Ses pièces de théâtre, comme ses romans, font appel à une forme particulière de langage, peuplée de jeux de mots et de métaphores. Parmi ses oeuvres théâtrales, on retrouve «Le Cid maghané» (1968), «Le Marquis qui perdit» (1970) et «Prenez-nous et aimez-nous» (1968), reprise et publiée sous le titre «Inès Pérée et Inat Tendu» (1979). En 1982, «Ha ha!», une pièce mettant en scène quatre personnages partageant un appartement, lui a valu le prix du Gouverneur général.
Pas de joual
Contrairement à plusieurs de ses contemporains, Réjean Ducharme n’écrivait pas en joual, bien que des expressions locales ou des jurons québécois apparaissaient parfois dans son oeuvre.
Il a aussi écrit, à titre anonyme, les paroles de plusieurs chansons de Robert Charlebois et de Pauline Julien, ainsi que les scénarios des films «Les Bons Débarras» (1979) et «Les Beaux Souvenirs» (1981), de Francis Mankiewicz. Parmi ses dernières publications, on retrouve «Dévadé» (1990), «Va savoir» (1994) et «Gros mots» (1999).
Pour gagner sa vie, Ducharme a été chauffeur de taxi (comme son père), correcteur d’épreuves et sculpteur. Ses «tableaux-collage», qu’il appelait «trophoux» (pour trophée et fou), sont signés du nom de Roch Plante. Il les composait à partir des déchets et des débris qu’il glanait lors de promenades dans les rues de Montréal.
Gallimard a d’ailleurs précisé mardi que Les Éditions du Passage devaient publier en septembre, sous le titre «Le Lactume», une série de 199 dessins perdus et retrouvés que Réjean Ducharme avait réalisés entre 1965 et 1966. L’éditeur devait décider mardi de la date de parution de ce «Lactume».
Avant de publier des romans, Réjean Ducharme s’était rendu dans l’Arctique avec l’Aviation canadienne en 1962. Il avait également voyagé au Canada, aux États-Unis et au Mexique en auto-stop, en 1965. Son seul commentaire: «C’est fatigant.»
Ses sujets de prédilection et le secret qui entoure la vie intime de l’auteur ont exacerbé plusieurs comparaisons entre Réjean Ducharme et l’écrivain américain J.D. Salinger. Ce dernier vécut toutefois en réclusion totale et ne publia rien pendant des décennies, contrairement à Ducharme.

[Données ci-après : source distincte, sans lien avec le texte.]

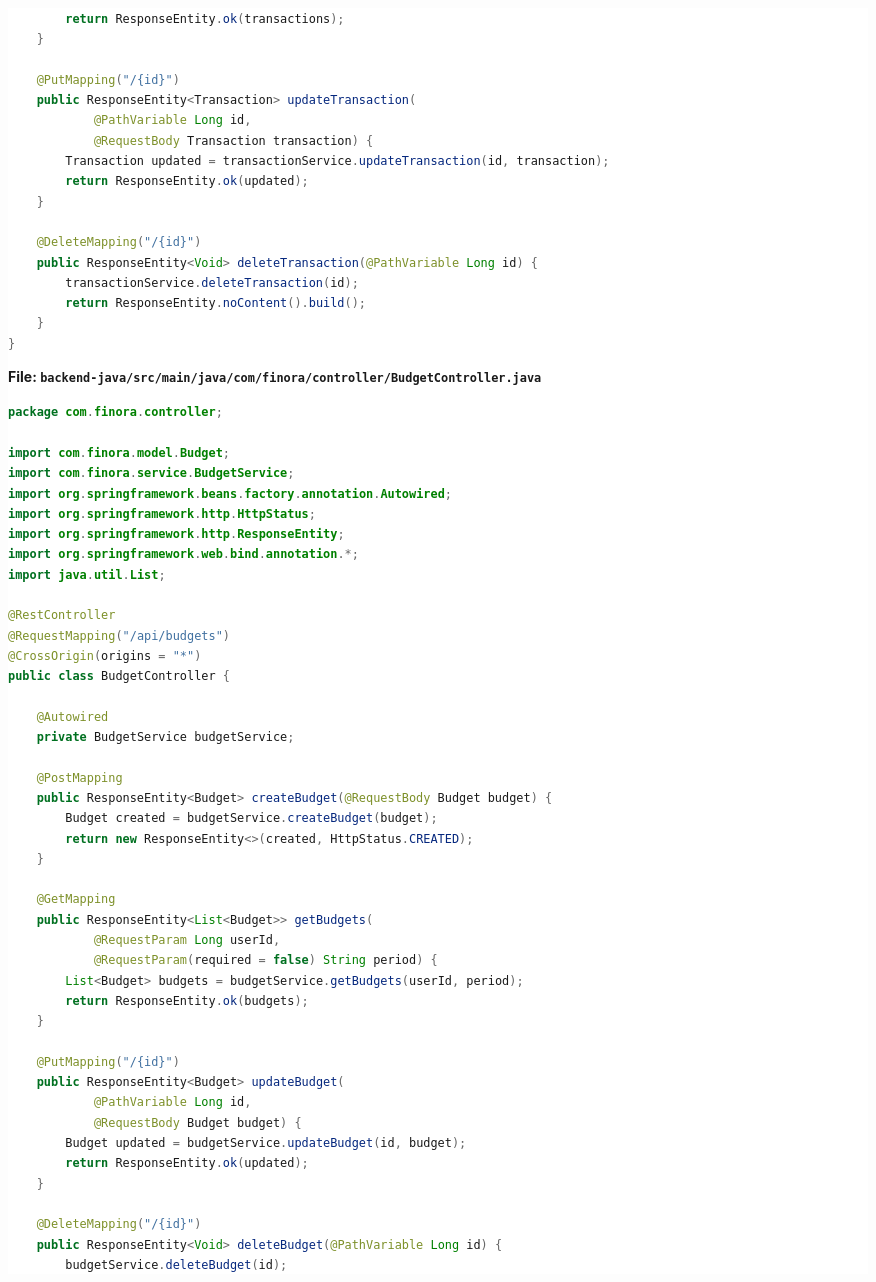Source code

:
 ```java
        return ResponseEntity.ok(transactions);
    }
    
    @PutMapping("/{id}")
    public ResponseEntity<Transaction> updateTransaction(
            @PathVariable Long id,
            @RequestBody Transaction transaction) {
        Transaction updated = transactionService.updateTransaction(id, transaction);
        return ResponseEntity.ok(updated);
    }
    
    @DeleteMapping("/{id}")
    public ResponseEntity<Void> deleteTransaction(@PathVariable Long id) {
        transactionService.deleteTransaction(id);
        return ResponseEntity.noContent().build();
    }
}
```

**File: `backend-java/src/main/java/com/finora/controller/BudgetController.java`**
```java
package com.finora.controller;

import com.finora.model.Budget;
import com.finora.service.BudgetService;
import org.springframework.beans.factory.annotation.Autowired;
import org.springframework.http.HttpStatus;
import org.springframework.http.ResponseEntity;
import org.springframework.web.bind.annotation.*;
import java.util.List;

@RestController
@RequestMapping("/api/budgets")
@CrossOrigin(origins = "*")
public class BudgetController {
    
    @Autowired
    private BudgetService budgetService;
    
    @PostMapping
    public ResponseEntity<Budget> createBudget(@RequestBody Budget budget) {
        Budget created = budgetService.createBudget(budget);
        return new ResponseEntity<>(created, HttpStatus.CREATED);
    }
    
    @GetMapping
    public ResponseEntity<List<Budget>> getBudgets(
            @RequestParam Long userId,
            @RequestParam(required = false) String period) {
        List<Budget> budgets = budgetService.getBudgets(userId, period);
        return ResponseEntity.ok(budgets);
    }
    
    @PutMapping("/{id}")
    public ResponseEntity<Budget> updateBudget(
            @PathVariable Long id,
            @RequestBody Budget budget) {
        Budget updated = budgetService.updateBudget(id, budget);
        return ResponseEntity.ok(updated);
    }
    
    @DeleteMapping("/{id}")
    public ResponseEntity<Void> deleteBudget(@PathVariable Long id) {
        budgetService.deleteBudget(id);
```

L’auteur fantôme a récolté plusieurs prix, dont le Québec-Paris, le prix Gilles-Corbeil et le prix Athanase-David — des prix qu’il n’est jamais allé quérir lui-même.
Le réalisateur Jean-Philippe Duval avait dressé un portrait de l’auteur dans un documentaire intitulé «La Vie a du charme», en 1992, inspiré essentiellement des écrits de Réjean Ducharme.
En 2000, l’écrivain avait été nommé officier de l’Ordre national du Québec. Et en 2016, la parution de «L’Avalée des avalés», 50 ans plus tôt, a été désignée «événement historique» par le gouvernement du Québec, en vertu de la Loi sur le patrimoine culturel. La publication du roman de Ducharme rejoignait ainsi une liste d’événements marquants de l’histoire du Québec, tels que l’arrivée des «Filles du roy» en Nouvelle-France, la signature du traité de Paris ou la Deuxième Guerre mondiale.
«La prochaine fois que je mourrai, ce sera la première fois. Je veux mourir verticalement, la tête en bas et les pieds en haut», a-t-il déjà écrit.